Kutipan Teks:
* * * * * * *

Minggu, 10 Januari 2010

BRUDERAN (2) - Bruder Aëtius

Doeloe, kalau orang bilang: SMA bagian apa? Saya jawab : bagian A (bahasa dan budaya)! Ada seraut wajah reaksi yang tidak mantep. Lain lagi kalau disebut bagian B (pasti alam), maka senyum segera tersungging. Mungkin juga ditambah sedikit anggukan. Sekarang pembagian A, B dan C tidak berlaku lagi. Sebutan SMA pun tidak lagi dipakai; yang ada SMU (Sekolah Menengah Umum). Apa ada yang tidak umum? Doeloe juga, kalau teman dan saudara saya bilang: dimana? Bruderan. Maka leher mereka sedikit naik: O ya? Ada gesture yang berbeda!

Di SMP saya masuk di bagian A, jadi kalau masuk SMA ke bagian A, ya sudah sewajarnya. Anehnya, begitu kerja, banyak masalah teknologi komunikasi. Teman-teman mengatakan : kaya nggo jambalan. Artikan kata jambalan sebagai mana digunakan oleh saudara-saudara kita dari daerah Banyumas. Sampai-sampai sahabat saya Hiromasa Akimoto, dan Nakamura dari Sony Corp. Jepang dalam kebersamaan kegiatan pernah nyeletuk: Turipto-san, are you engineer? Wélèh, wélèh, insinyur apaan. Wong nggulung coaxial cable, baé ndêlêngna koh, karo takon : dénèng kudu kaya kuwé? Dadi, ora asal nggulung yaa ... Aplikasi teknis, sistem konfigurasi dan sejenisnya dimengerti karena bahasa yang dasarnya diperoleh dari bruder Jos, bruder Aëtius, Miss Tjoa, dan pengajar lain di Bruderan. (Ora tau nduwé dhuwit nggo kursus ini itu).

* * * * * * *

Informasi Ditampilkan:
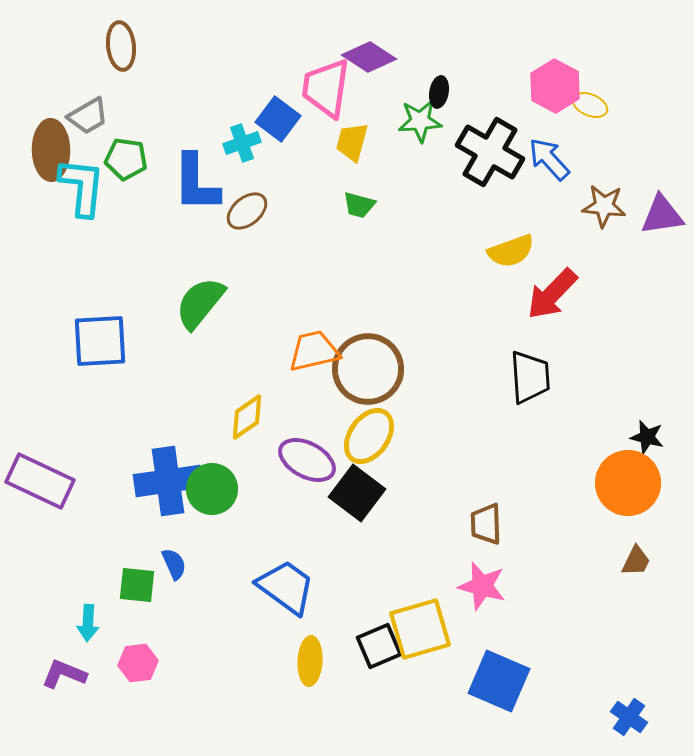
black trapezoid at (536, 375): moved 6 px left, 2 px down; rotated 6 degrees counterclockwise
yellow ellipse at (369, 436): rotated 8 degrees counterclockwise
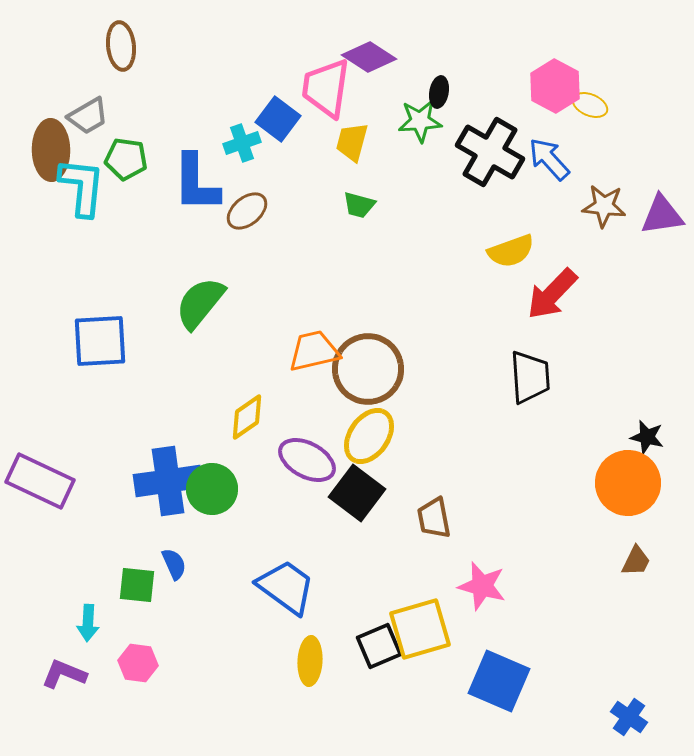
brown trapezoid at (486, 524): moved 52 px left, 6 px up; rotated 9 degrees counterclockwise
pink hexagon at (138, 663): rotated 15 degrees clockwise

* * * * * * *

Tugas Anda:
a – Bisakah Anda mengetik ulang bagian teks tentang Bruderan mulai dari "BRUDERAN (2) - Bruder" sampai "gesture yang berbeda!", tanpa mengubah apa pun?
b – Bisakah Anda melanjutkan teks tentang Bruderan, dimulai sesudah kalimat terakhirnya?

Jawaban Tugas:
a –
BRUDERAN (2) - Bruder Aëtius

Doeloe, kalau orang bilang: SMA bagian apa? Saya jawab : bagian A (bahasa dan budaya)! Ada seraut wajah reaksi yang tidak mantep. Lain lagi kalau disebut bagian B (pasti alam), maka senyum segera tersungging. Mungkin juga ditambah sedikit anggukan. Sekarang pembagian A, B dan C tidak berlaku lagi. Sebutan SMA pun tidak lagi dipakai; yang ada SMU (Sekolah Menengah Umum). Apa ada yang tidak umum? Doeloe juga, kalau teman dan saudara saya bilang: dimana? Bruderan. Maka leher mereka sedikit naik: O ya? Ada gesture yang berbeda!

b –
Ada iklan mengatakan: kesan pertama begitu menggoda! (cerdas juga tuh, copy writer-nya) Tapi kosa kata menggoda itu, dalam konteks tulisan ini, mempunyai terminologi yang sangat beda! Begitulah, tatkala muncul bruder Aëtius mengajar sejarah kebudayaan. Gendut, botak, berjubah klèmbrèh-klèmbrèh (tentu saja). Kalau bicara lidah Belanda-nya masih ada. Menyebut kata “perempuan” terdengar seperti prempwan. Jam datang mengajar dan selesai selalu pas. Begitu selesai, langsung hilang dari pandangan (ke asrama). Tiada waktu sekejappun untuk ber-sosialisasi. Efisien ngudubillah.

Beliau juga mengajar bahasa Jerman. Saat ada pilihan, ambil bahasa Jerman, atau bahasa Kawi (Jawa Kuno). Saya ambil bahasa Kawi. Kayak apa sih, bahasa Jawa tempo doeloe banget.: Hana ta ya pas munggwing talaga Kumudawati ... Cara mengucapkan sama seperti kalau berada di Tinggarwangi. Lha kalau ambil juga bahasa Jerman, padahal bahasa Inggris sabên dina, ana sing rong jam pelajaran sêdinané, durung Perancis. Kêtambahan PR ora tau lat. Bisa mblêngêr, ra! Mèn ora sabên dina kêtêmu bruder Aëtius. Sêrêm.

Bertahun-tahun kemudian di bangku kuliah, saya menyadari betul, materi pelajaran dan cara mengajar Bruder Aëtius jauh lebih cerdas dibandingkan kebanyakan dosen, yang saya alami. (Maaf bila ada yang kurang berkenan dengan ungkapan saya. Ini bukan pêngalêmbana.) Beliau telah mengajak kita berfikir dan menganalisa secara mondial. Lintas agama, budaya dan lintas bangsa serta negara. Selalu ada cara untuk memahami berdasar etimologi dan kultur materi. Hebat beliau, itu!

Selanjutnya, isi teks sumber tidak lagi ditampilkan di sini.